TUGAS YANG DIMINTA
1. Tuliskan ulang bagian artikel tentang pelatihan nilam, mulai dari "Dr Syaifullah Muhammad" terus ke bawah hingga "dalam perdagangan nilam.", tanpa mengubah apa pun.
2. Menurut artikel tentang pelatihan nilam, pada hari dan tanggal berapa pelatihan itu diselenggarakan?
3. Lanjutkan artikel tentang pelatihan nilam, dimulai setelah kalimat terakhir yang ditampilkan.

BAGIAN DOKUMEN
= = =
Dewan Atsiri Indonesia Gandeng ARC-USK Bikin Pelatihan Nilam Nasional
“Tidak mungkin komoditas dapat bertahan sekian ratus tahun jika komoditas itu tidak benar-benar dibutuhkan dan memiliki keunikan.”
Foto: for Readers.idGEDUNG Pascasarjana Universitas Syiah Kuala (USK) Banda Aceh menjadi tempat menuntut ilmu bagi pelaku industri nilam se-Indonesia pada Sabtu, 27 April 2024.
Oleh Dewi Suryani Sentosa
Betapa tidak. Acara pelatihan berbisnis minyak nilam dengan tema "Prospek Pengembangan Nilam dari Hulu hingga Hilir" berhasil mengumpulkan para pemangku kepentingan terkemuka dalam industri atsiri Indonesia untuk berbagi pengetahuan dan pengalaman yang berharga.
Peserta yang hadir terdiri dari anggota Dewan Atsiri Indonesia (DAI) dan perwakilan dari 20 perusahaan terkemuka di Indonesia yang bergerak di bidang atsiri.
Sejumlah perusahaan itu antara lain Delta Atsiri Prima, PT Inti Agro Solution, PT Jeeva Aroma Nusantara, Indika Multi Properti, PT Alam Indonesia, dan banyak lagi. Mereka saling berbagi wawasan dan pengalaman, menandai semangat kolaboratif dalam industri ini.
Dihadiri oleh Dewan Atsiri Indonesia, acara ini merupakan kolaborasi antara Atsiri Research Center-Universitas Syiah Kuala (ARC-USK) dan dukungan dari International Labour Organization.
Dr Syaifullah Muhammad ST Meng, Kepala Atsiri Research Center menjadi pembicara dalam acara pelatihan tersebut.
"Kesatuan visi dan kolaborasi antara pemangku kepentingan dalam industri atsiri menjadi kunci dalam menghadapi tantangan dan memanfaatkan peluang yang ada dalam pengembangan industri nilam secara menyeluruh," ujar Dr Syaifullah.
Dia memaparkan, perjalanan penelusuran nilam membawa kita menelusuri jejak sejarah perdagangan Belanda yang kaya.
Saat bisnis gula mengalami penurunan di Belanda, menyebabkan penurunan harga gula secara global, sehingg para pelaku perdagangan mencari komoditas alternatif.
Inilah yang mendorong penemuan komoditas seperti kopi dan nilam, yang pada akhirnya membawa kita kepada penemuan nilam di Tapaktuan.
Bukti sejarah menunjukkan adanya jejak keberadaan pabrik Belanda di Tapaktuan, yang menjadi bukti konkret keterlibatan Belanda dalam perdagangan nilam.
Penelusuran yang dilakukan Atsiri Research Center (ARC) bertujuan untuk mengungkap asal-usul sebenarnya dari nilam.
= = =
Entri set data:
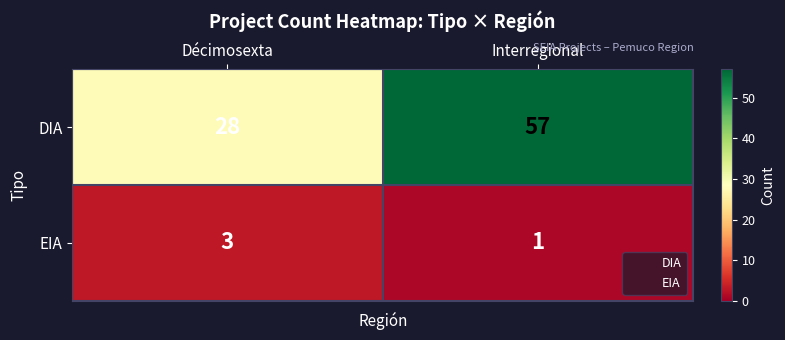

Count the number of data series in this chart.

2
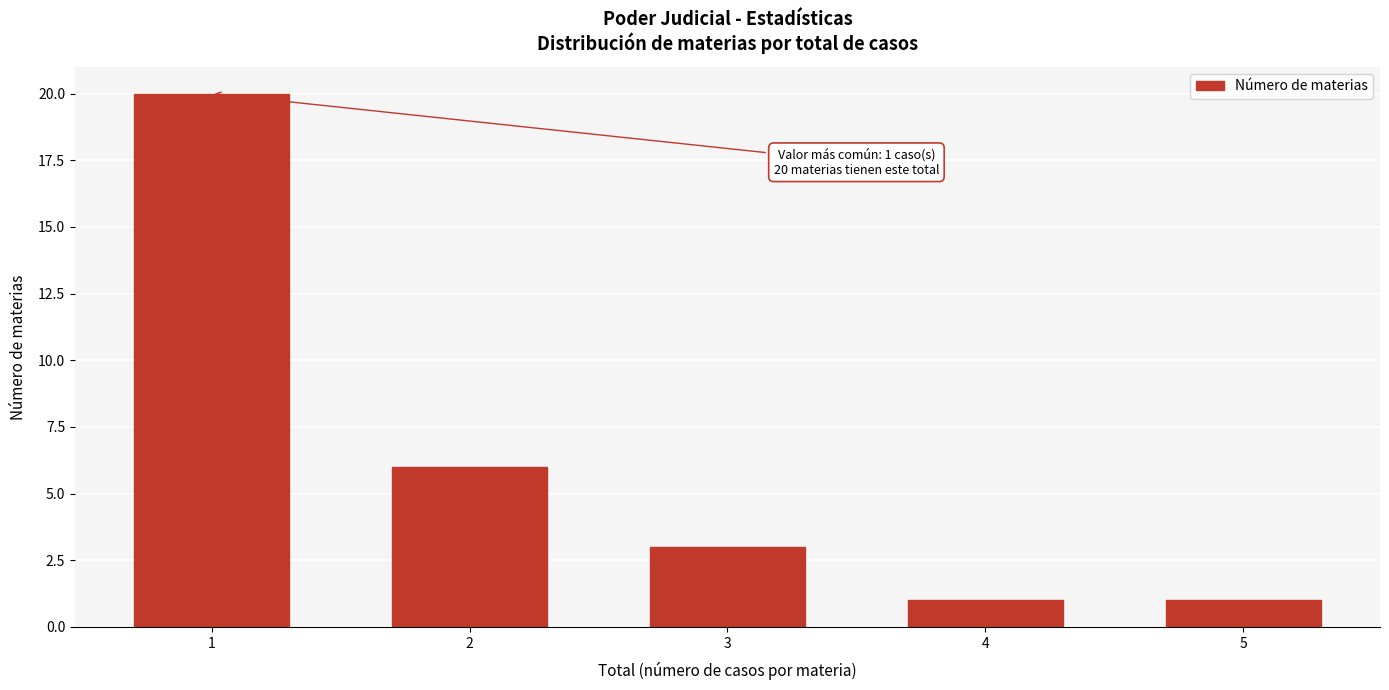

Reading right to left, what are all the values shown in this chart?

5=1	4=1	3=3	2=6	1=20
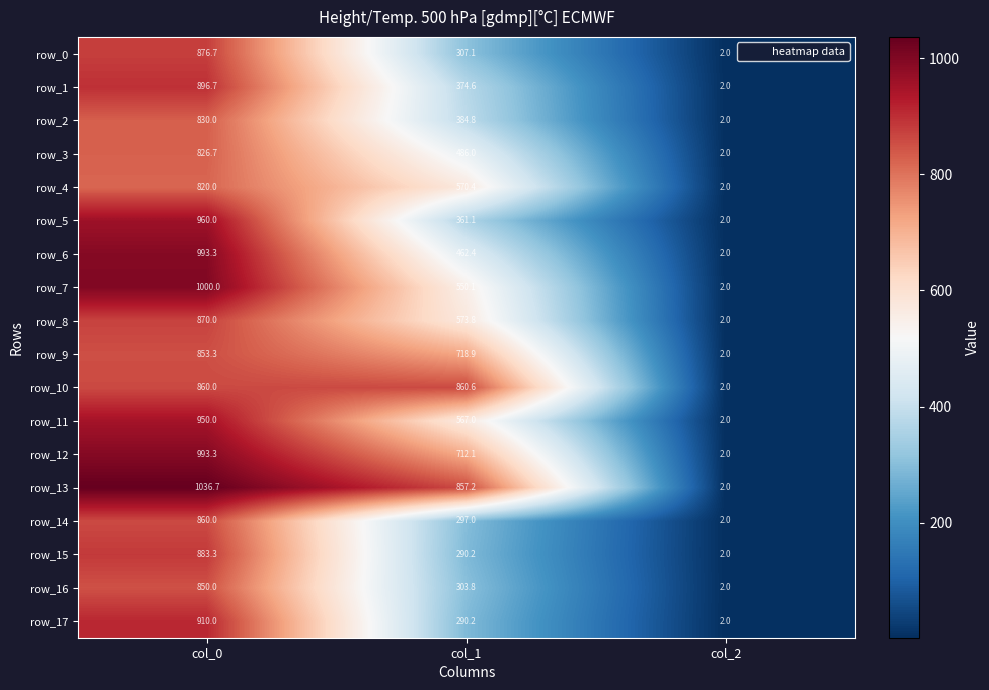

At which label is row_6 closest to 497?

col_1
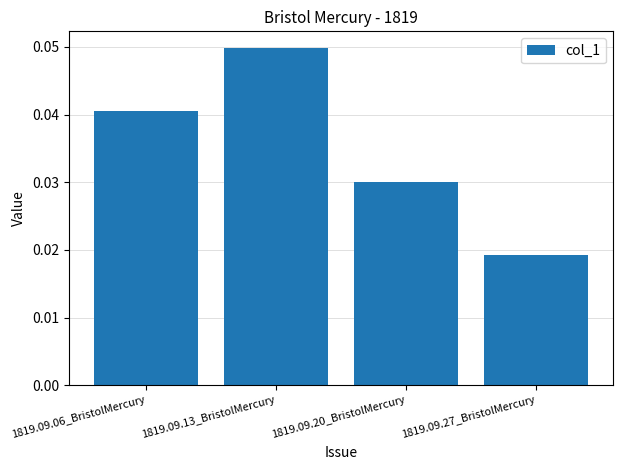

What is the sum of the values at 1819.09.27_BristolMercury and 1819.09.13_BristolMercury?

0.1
= = =
JAWABAN TUGAS
1.
Dr Syaifullah Muhammad ST Meng, Kepala Atsiri Research Center menjadi pembicara dalam acara pelatihan tersebut.
"Kesatuan visi dan kolaborasi antara pemangku kepentingan dalam industri atsiri menjadi kunci dalam menghadapi tantangan dan memanfaatkan peluang yang ada dalam pengembangan industri nilam secara menyeluruh," ujar Dr Syaifullah.
Dia memaparkan, perjalanan penelusuran nilam membawa kita menelusuri jejak sejarah perdagangan Belanda yang kaya.
Saat bisnis gula mengalami penurunan di Belanda, menyebabkan penurunan harga gula secara global, sehingg para pelaku perdagangan mencari komoditas alternatif.
Inilah yang mendorong penemuan komoditas seperti kopi dan nilam, yang pada akhirnya membawa kita kepada penemuan nilam di Tapaktuan.
Bukti sejarah menunjukkan adanya jejak keberadaan pabrik Belanda di Tapaktuan, yang menjadi bukti konkret keterlibatan Belanda dalam perdagangan nilam.

2. Pelatihan itu diselenggarakan pada Sabtu, 27 April 2024.

3.
Salah satu literatur menyebutkan kata “nilam” berasal dari akronim NILAM (Netherland Indiche Landbow Acheh Maatchapij), sementara literatur lain menyatakan nilam diangkut oleh Netherland Indiche Landbow Maatchapij (NILM).
Hal ini menunjukkan bahwa perdagangan nilam pada masa itu banyak terkait dengan perusahaan Belanda.
Bahkan, bukti-bukti sejarah yang terdapat dalam literatur di museum Belanda menunjukkan keberadaan produk seperti Aceh Patchouli Oil, yang menegaskan peran penting Aceh dalam perdagangan nilam pada masa tersebut.
Dr Syaifullah menjelaskan, “Tidak mungkin komoditas dapat bertahan sekian ratus tahun jika komoditas itu tidak benar-benar dibutuhkan dan memiliki keunikan.”
Keunikan Nilam Aceh terletak pada aspek komposisi kimia yang unik, yaitu memiliki komponen minor yang tidak ditemukan pada varietas nilam di daerah lain.
Faktor-faktor lingkungan seperti kelembapan, suhu, dan intensitas cahaya matahari yang khas di wilayah Aceh turut berperan dalam membentuk karakteristik khusus dari nilam yang ditanam di daerah tersebut.
Potensi ekonomis dari nilam ini sangat besar, mengingat lebih dari 50% komponen kimianya dapat memberikan nilai tambah yang signifikan jika dimanfaatkan dalam industri pengolahan.
Konversi nilai ekonomi dari minyak nilam dapat ditingkatkan melalui strategi purifikasi yang merupakan rahasia dalam pengembangan produk turunan.
Hal ini disebabkan oleh keberadaan zat-zat pengotor yang tidak diinginkan dalam minyak nilam mentah, sehingga perlu proses ekstraksi dan purifikasi sebelum minyak tersebut dapat digunakan dalam pembuatan produk parfum, misalnya.
Melalui tahap-tahap ini, nilai ekonomi minyak nilam dapat meningkat signifikan, mencapai 397%, sehingga menjadikan sektor produk turunan sebagai pilihan menarik dalam pengembangan industri nilam.
Secara konseptual, periode tanam optimal untuk tanaman nilam adalah sekitar 3 tahun. Namun, untuk mencapai produktivitas yang optimal, perlu dilakukan intervensi dalam manajemen tanah, salah satunya dengan menerapkan pembuatan rumah kompos untuk mengimplementasikan konsep sirkular ekonomi.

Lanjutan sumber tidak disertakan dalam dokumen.